Pierino se tocó el disfraz.

–Un conjuntito igual a éste.

–Hecho. Pero nada de teléfono ni de pagarés. Estas cosas se hacen en persona. ¿Qué quiere de Alcides?

–Quiero saber quién entregó el sobre con el aviso de la muerte de Víctor Krauss. Dígale sólo eso. Él sabe de lo que hablo. Tiene que figurar en el libro de entradas.

Esa misma noche, en la oscuridad del bar, se hizo el intercambio como parodia de intercambio de espías en la frontera del mundo libre con el otro. Pierino eligió el rincón adrede, para que ni el mozo ni Alcides vieran el contenido de la valija. No todo eran porquerías.
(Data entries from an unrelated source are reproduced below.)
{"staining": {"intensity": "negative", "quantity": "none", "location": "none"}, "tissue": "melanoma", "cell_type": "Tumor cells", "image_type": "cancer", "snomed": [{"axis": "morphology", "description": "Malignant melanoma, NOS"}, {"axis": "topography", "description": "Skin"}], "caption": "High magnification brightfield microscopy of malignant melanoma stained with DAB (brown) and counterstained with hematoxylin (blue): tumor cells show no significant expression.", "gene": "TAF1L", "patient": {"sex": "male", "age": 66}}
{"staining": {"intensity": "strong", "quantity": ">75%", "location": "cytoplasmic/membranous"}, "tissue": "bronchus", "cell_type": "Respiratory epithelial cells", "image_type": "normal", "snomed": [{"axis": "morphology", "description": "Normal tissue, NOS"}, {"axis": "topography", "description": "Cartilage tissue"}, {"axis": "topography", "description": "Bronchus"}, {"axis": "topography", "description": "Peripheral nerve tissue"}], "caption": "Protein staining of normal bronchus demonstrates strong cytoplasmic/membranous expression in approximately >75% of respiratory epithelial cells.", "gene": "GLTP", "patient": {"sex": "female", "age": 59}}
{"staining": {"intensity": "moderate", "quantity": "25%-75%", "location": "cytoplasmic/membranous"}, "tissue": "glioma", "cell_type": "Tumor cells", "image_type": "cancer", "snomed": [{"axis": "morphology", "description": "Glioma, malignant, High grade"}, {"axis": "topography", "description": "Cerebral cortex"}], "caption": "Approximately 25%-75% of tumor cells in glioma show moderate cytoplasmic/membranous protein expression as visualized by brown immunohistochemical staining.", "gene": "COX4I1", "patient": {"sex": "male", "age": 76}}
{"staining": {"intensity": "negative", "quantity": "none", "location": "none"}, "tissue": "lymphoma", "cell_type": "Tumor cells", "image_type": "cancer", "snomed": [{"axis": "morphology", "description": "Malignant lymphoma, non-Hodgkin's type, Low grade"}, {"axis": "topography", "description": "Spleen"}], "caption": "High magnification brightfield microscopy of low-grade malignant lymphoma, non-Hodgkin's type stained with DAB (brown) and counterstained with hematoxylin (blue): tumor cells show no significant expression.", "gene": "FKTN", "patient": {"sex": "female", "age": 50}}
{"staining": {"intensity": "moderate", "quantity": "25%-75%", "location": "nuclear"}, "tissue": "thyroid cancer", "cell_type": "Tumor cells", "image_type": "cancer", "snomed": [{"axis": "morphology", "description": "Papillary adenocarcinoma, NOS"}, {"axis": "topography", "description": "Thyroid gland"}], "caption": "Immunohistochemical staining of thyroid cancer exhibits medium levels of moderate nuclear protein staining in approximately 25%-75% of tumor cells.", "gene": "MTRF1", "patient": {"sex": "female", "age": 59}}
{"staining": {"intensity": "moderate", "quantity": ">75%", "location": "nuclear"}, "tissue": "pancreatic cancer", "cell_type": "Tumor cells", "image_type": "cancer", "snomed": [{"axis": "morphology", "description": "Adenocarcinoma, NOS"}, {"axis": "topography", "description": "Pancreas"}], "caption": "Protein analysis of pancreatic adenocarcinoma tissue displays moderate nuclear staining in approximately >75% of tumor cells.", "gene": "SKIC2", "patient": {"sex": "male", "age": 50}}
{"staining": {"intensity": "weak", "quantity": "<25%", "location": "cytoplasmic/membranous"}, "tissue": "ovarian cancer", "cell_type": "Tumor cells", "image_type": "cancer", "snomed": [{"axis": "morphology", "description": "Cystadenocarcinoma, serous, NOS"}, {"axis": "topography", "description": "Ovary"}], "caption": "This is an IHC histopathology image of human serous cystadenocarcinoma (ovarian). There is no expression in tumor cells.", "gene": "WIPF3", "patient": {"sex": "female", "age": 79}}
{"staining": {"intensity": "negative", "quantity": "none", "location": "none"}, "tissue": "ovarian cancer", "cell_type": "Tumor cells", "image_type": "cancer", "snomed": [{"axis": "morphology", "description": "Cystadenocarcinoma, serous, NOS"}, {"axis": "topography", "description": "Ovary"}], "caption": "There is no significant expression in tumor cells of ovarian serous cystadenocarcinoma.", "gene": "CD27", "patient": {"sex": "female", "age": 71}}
Había mucha de esa ropa que se vuelve a poner de moda, y se vuelve a poner, y se vuelve... La valija quedó en un rincón del altillo de la casa de Alcides, y su hermanita menor, díscola e inconformista por vocación, usó las prendas hasta gastarlas. Fue la chica hippie de moda en Rosario en los ´70. –¿Pudo saber algo del sobre? –le preguntó Pierino a Alcides.

–Pan comido –dijo el mozo, cobró su parte del trato y se fue a trabajar.

–No tanto –dijo Alcides–, ese viejo de mierda no me quería dar el libro. Acá cada uno se hace responsable de lo suyo y nadie le escupe el asado al otro, pero se supone que somos colegas, ni siquiera eso, yo soy periodista y él no.